Calling Conventions/Stack

Baker · Post by **Baker** » Mon Jun 12, 2017 5:41 am

Here is a great guide to structure of the stack and what goes on in a function call.

http://www.tenouk.com/Bufferoverflowc/B ... low2a.html (detailed function call)
http://dwarfstd.org/DownloadDwarf5.php (how debug information for gdb is stored)
https://en.wikipedia.org/wiki/X86_instruction_listings (x64 instruction set)

About 2 years ago, I would read the pros and cons of the different language calling conventions (caller cleanup, callee cleanup) and dig into the stack structure, but not really/just barely use it.

Weird thing is, earlier in the year I turned the Quake menu as-is into a mouse interactive menu.

https://www.youtube.com/watch?v=pWyFltQ-wRY

But the interface was hard-coded into the engine and rubbed me the wrong way, because I felt like the interface should be script-like (text representation).

But to get from hard-coded representation to a script-like representation that allows variable declaration and function calls and complex expressions is no small amount of work.

In fact, it involves 4-5 different highly complex problems.

But why else do something? I would imagine this is why FrikaC, JP Grossman, Spike and others found satisfaction in the QuakeC compiler.

revelator · Post by **revelator** » Mon Jun 12, 2017 6:47 pm

Could use cegui

completle scriptable via lua and xml., used in atleast one game im aware of that uses the crystal engine.

Pro's
Scripting via lua xml and possibly others i have to have a look at it again been some years.
Gui elements can be locked unlocked which is a big help when setting up ingame stuff.
Could also be used for hud and other stuff.

Con's
Library is C++ but C wrapping is present, and it can be linked statically so not really a problem.
A rather big overhead in size.

ericw · Post by **ericw** » Mon Jun 12, 2017 6:56 pm

Have you checked out libffi Baker? This lets you call compiled code at runtime given the function name as a string.
https://en.wikipedia.org/wiki/Libffi

That said, IMHO reflection should be considered harmful(TM) in most cases, usually there is a statically typed way to get the same result.

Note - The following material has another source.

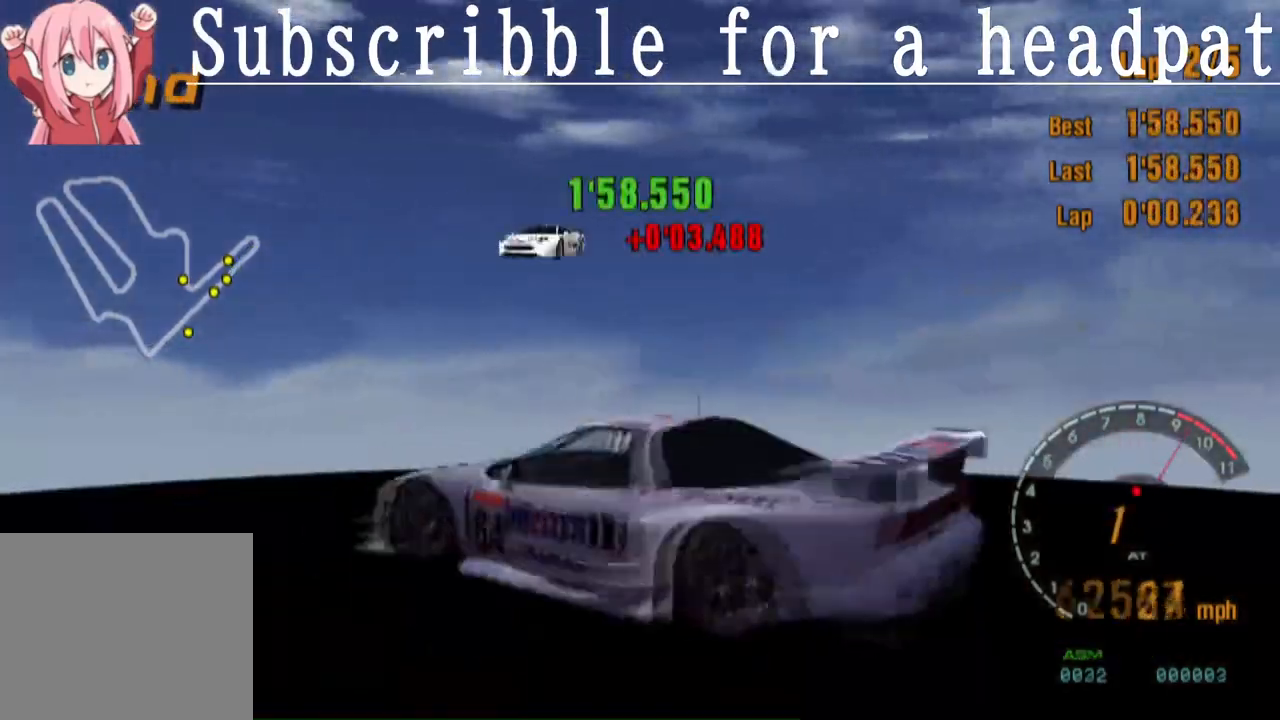
{"buttons": ["SQUARE"], "left_stick": "center", "right_stick": "center", "events": [[450, "CROSS", "up"], [450, "SQUARE", "down"]]}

If you want to call menu functions at runtime based on a string, you could make a table of strings and function pointers.

Code: Select all

typedef struct menu_func_s {
    char name[64];
    void (*function_pointer)(void);
} menu_func_t;

menu_func_t funcs[] = {
    { "foo1" , &Foo1 },
    { "foo2" , &Foo2 },
};

Can also replace the

Code: Select all

{ "foo1" , &Foo1 },

bits with a macro to avoid having to type the name twice and avoid possible typos in the string.

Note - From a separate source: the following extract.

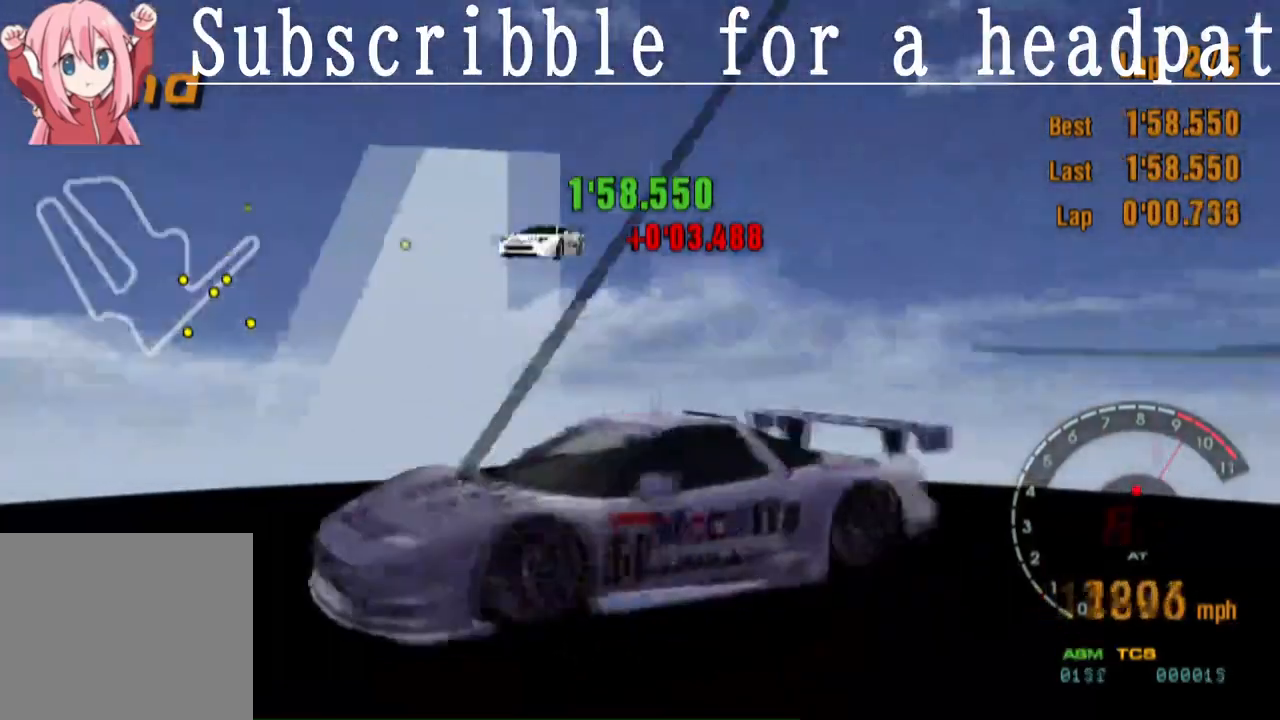
{"buttons": ["SQUARE"], "left_stick": "center", "right_stick": "center", "events": []}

Baker · Post by **Baker** » Mon Jun 12, 2017 7:31 pm

ericw wrote:Have you checked out libffi Baker? This lets you call compiled code at runtime given the function name as a string.
https://en.wikipedia.org/wiki/Libffi

That could be helpful. I've actually already written up a C external library loader (I have long had multi-target rendering ... DX8/DX9/Open GL, not really much extra work). But I prefer to at a minimum examine a successful existing work and find out what train wrecks they had to deal with and how they adapted.

I don't like repeating mistakes that something else already dealt with.

Spike has plug-ins in FTE.

I can see external libraries or script capability being useful for things I don't care about, but that other people do.

Then I will say "Do it yourself."

And believe me --- I going to tell Gunter to make his own menu instead of complaining about mouse run/sidespeed.

@reckless -- yeah, I don't want to use a third party script library. That just means using someone else's limits and I wouldn't benefit from the experience of dealing with highly complexity issues hands-on.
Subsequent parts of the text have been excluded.